- From: Tim Bray <tbray@textuality.com>
- Date: Mon, 02 Dec 2002 17:22:32 -0800
- To: Michael Mealling <michael@neonym.net>
- Cc: "Champion, Mike" <Mike.Champion@SoftwareAG-USA.com>, www-tag@w3.org
Michael Mealling wrote:
> I for one would appreciate it. There are several protocols I've been
> working with that, due to their particular nature, would benefit from an
> efficient serialization that was very specifically _not_ 'just gzip'.
> The model we're working with requires the impact to the server to be
> very low as well since the cost to recover is higher than the cost to
> requery. If gzip is used then that relationship flipflops and the impact
> to the entire system is extremely significant. Thus the reason why we
> keep coming back to WBXML as the solution.
This is a tough problem. If the tag density is very high relative to
running text, you can try to binary-encode markup with a dictionary
(what WBXML does IIRC); of course if you wanted to retain XML's virtue
of being self-contained you'd want to include the dictionary in the
message, which would blow off most of the benefit in the case the
messages are short. Another approach would be simply to be rigorously
minimal in choosing tag names, e.g.
<m a="33.34.44.55" from="foo@bar.org"><a u="3" h="ajfoeiw"/></m>
at which point the savings from compression are less significant.

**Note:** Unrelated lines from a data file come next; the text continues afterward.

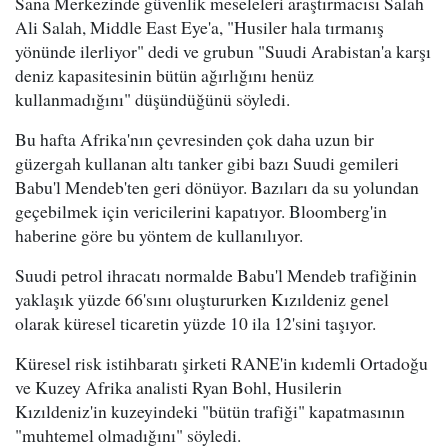
Sana Merkezinde güvenlik meseleleri araştırmacısı Salah
Ali Salah, Middle East Eye'a, "Husiler hala tırmanış
yönünde ilerliyor" dedi ve grubun "Suudi Arabistan'a karşı
deniz kapasitesinin bütün ağırlığını henüz
kullanmadığını" düşündüğünü söyledi.
Bu hafta Afrika'nın çevresinden çok daha uzun bir
güzergah kullanan altı tanker gibi bazı Suudi gemileri
Babu'l Mendeb'ten geri dönüyor. Bazıları da su yolundan
geçebilmek için vericilerini kapatıyor. Bloomberg'in
haberine göre bu yöntem de kullanılıyor.
Suudi petrol ihracatı normalde Babu'l Mendeb trafiğinin
yaklaşık yüzde 66'sını oluştururken Kızıldeniz genel
olarak küresel ticaretin yüzde 10 ila 12'sini taşıyor.
Küresel risk istihbaratı şirketi RANE'in kıdemli Ortadoğu
ve Kuzey Afrika analisti Ryan Bohl, Husilerin
Kızıldeniz'in kuzeyindeki "bütün trafiği" kapatmasının
"muhtemel olmadığını" söyledi.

If the markup density is lower, the problem reduces to that of
compressing text, which is fortunately well-understood, the considerable
redundancy in most XML compresses beautifully per all the standard
algorithms, so you can pick any particular cost-effectiveness point from
the menu.
I'd really want to see some hard statistical data about the
characteristics of the message traffic in question before I went out on
a limb as to the best way to deal with the problem. Also it's not clear
that there's a solution with acceptable cost-effectiveness across a
broad spectrum of applications, even if the apps are limited to the
wireless-networking space. -Tim
Received on Monday, 2 December 2002 20:22:31 UTC